By scrolling down on the page, you can see the direct route that the simulator has plotted.
You can try other destinations for yourself… Or if you are not satisfied with the route that you see, simply dragging points A and B on the map to desired start/end point will redraw the most direct route and re-calculate the fare.
One more thing to add about Nihon Kotsu… while you can hail a cab by yourself along the road side, join an official taxi queue at a train station, or have your hotel call ahead for a taxi on your behalf, you can also call for a taxi yourself. If you are in Tokyo and have access to a telephone, Nihon Kotsu offers a 24 hour reservation hotline… in ENGLISH! They are currently the only company in Tokyo to offer a taxi booking in the English language. The telephone number is: 03-5755-2336. Tell them where you are and they will dispatch a taxi to you. Note though that this booking service costs 400 yen, which is added on to the taxi bill at the end of your trip.
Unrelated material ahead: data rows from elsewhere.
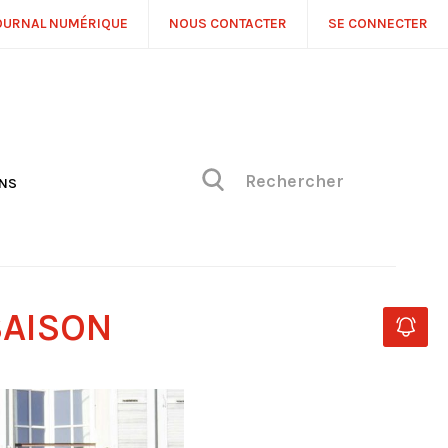
OURNAL NUMÉRIQUE
NOUS CONTACTER
SE CONNECTER
ONS
NS
ONIQUE DE PHILIPPE
H
 DE VUE
SAISON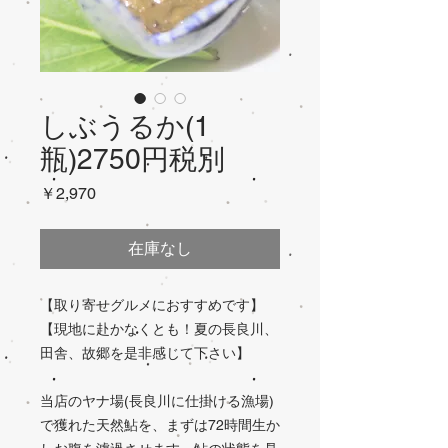
しぶうるか(1
瓶)2750円税別
価
￥2,970
格
在庫なし
【取り寄せグルメにおすすめです】
【現地に赴かなくとも！夏の長良川、
田舎、故郷を是非感じて下さい】
当店のヤナ場(長良川に仕掛ける漁場)
で獲れた天然鮎を、まずは72時間生か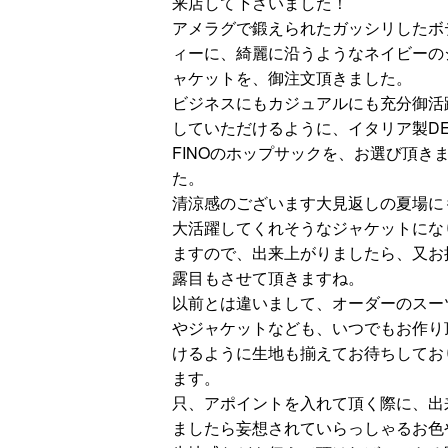
来店して下さいました！
アメラグで鍛えられたガッシリしたボ
ィーに、綺麗に沿うようなネイビーの
ャケットを、御注文頂きました。
ビジネスにもカジュアルにも充分御活
していただけるように、イタリア製DE
FINOのホップサックを、お選び頂き
た。
清涼感のございます大見返しの夏場に
大活躍してくれそうなジャケットにな
ますので、出来上がりましたら、又お
露目もさせて頂きますね。
以前とは違いまして、オーダーのスー
やジャケットなども、いつでもお作り
けるように生地も揃えてお待ちしてお
ます。
只、アポイントを入れて頂く際に、出
ましたら妄想されていらっしゃるお色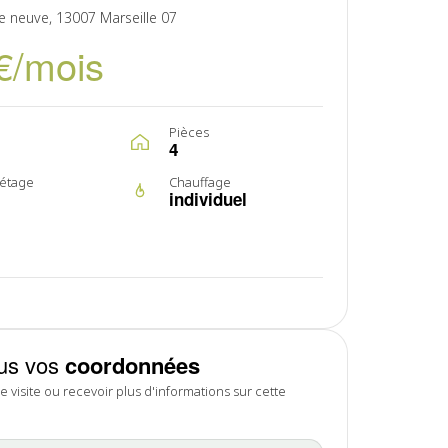
ve neuve, 13007 Marseille 07
€/mois
Pièces
4
étage
Chauffage
individuel
us vos
coordonnées
 visite ou recevoir plus d'informations sur cette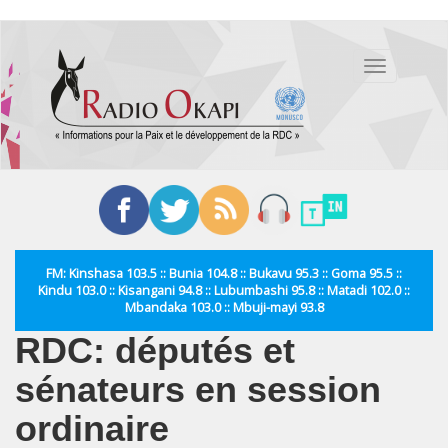
Aller
au
Toggle
contenu
navigation
principal
FM: Kinshasa 103.5 :: Bunia 104.8 :: Bukavu 95.3 :: Goma 95.5 ::
Kindu 103.0 :: Kisangani 94.8 :: Lubumbashi 95.8 :: Matadi 102.0 ::
Mbandaka 103.0 :: Mbuji-mayi 93.8
RDC: députés et
sénateurs en session
ordinaire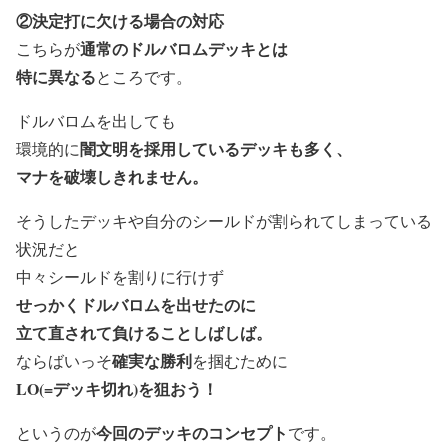
②決定打に欠ける場合の対応
通常のドルバロムデッキとは
こちらが
特に異なる
ところです。
ドルバロムを出しても
闇文明を採用しているデッキも多く、
環境的に
マナを破壊しきれません。
そうしたデッキや自分のシールドが割られてしまっている
状況だと
中々シールドを割りに行けず
せっかく
ドルバロムを出せたのに
立て直されて負ける
ことしばしば。
確実な勝利
ならばいっそ
を掴むために
LO(=デッキ切れ)を狙おう！
今回のデッキのコンセプト
というのが
です。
A few closing comments about taxi cabs, which apply to most trips:
– If you are hailing a taxi cab, look for one with a display on the front with the following Japanese characters:
空車 – this means that the taxi is available.
Other displays that essentially say “you can’t use this taxi” may include:
賃走 – the taxi is occupied 予約 or 迎車 – the taxi is already reserved for someone else 回送 – the taxi is not in service
– At night, a lit light on the top of the cab is also an indication that it is available.
– In most Japanese cabs, the driver will remotely open and close the left rear door, so don’t try to do this yourself. There are a small number of exceptions (i.e. MK Taxi cabs in Kyoto) where the taxi driver will come out and personally open the door for you.
– There is luggage space in the rear of the taxi cab that can fit a couple of regular suitcases.
– There is no tipping in Japanese taxi cabs… the fare that you see is the fare that you pay. Remember, any extra charges (such as highway tolls and reservation fees) are added in and paid at the end of your journey.
– Don’t be alarmed if the taxi driver wears a neat uniform… this is the norm in Japan. All taxi cabs are kept meticulously clean inside and out, and drivers typically wear white gloves.
In addition to the usual disclaimer, keep in mind that the fares shown in the above websites are estimates and may not factor in changes such as different routes, or driving in traffic conditions. Also, taxis may charge flat fares for certain trips (for example, from a major airport to the city, like Narita-Tokyo or Haneda-Tokyo).
One final suggestion… be nice and courteous to your driver! They are typically courteous and it’s nice to offer the same in return, especially since they typically work long hours during the day. My research of a couple of promotional YouTube videos for Japanese taxi companies, particularly in Tokyo, infer that cab drivers work in shifts of 20-22 hours at a time! No wonder there are so many Japanese taxi cabs and drivers to go around.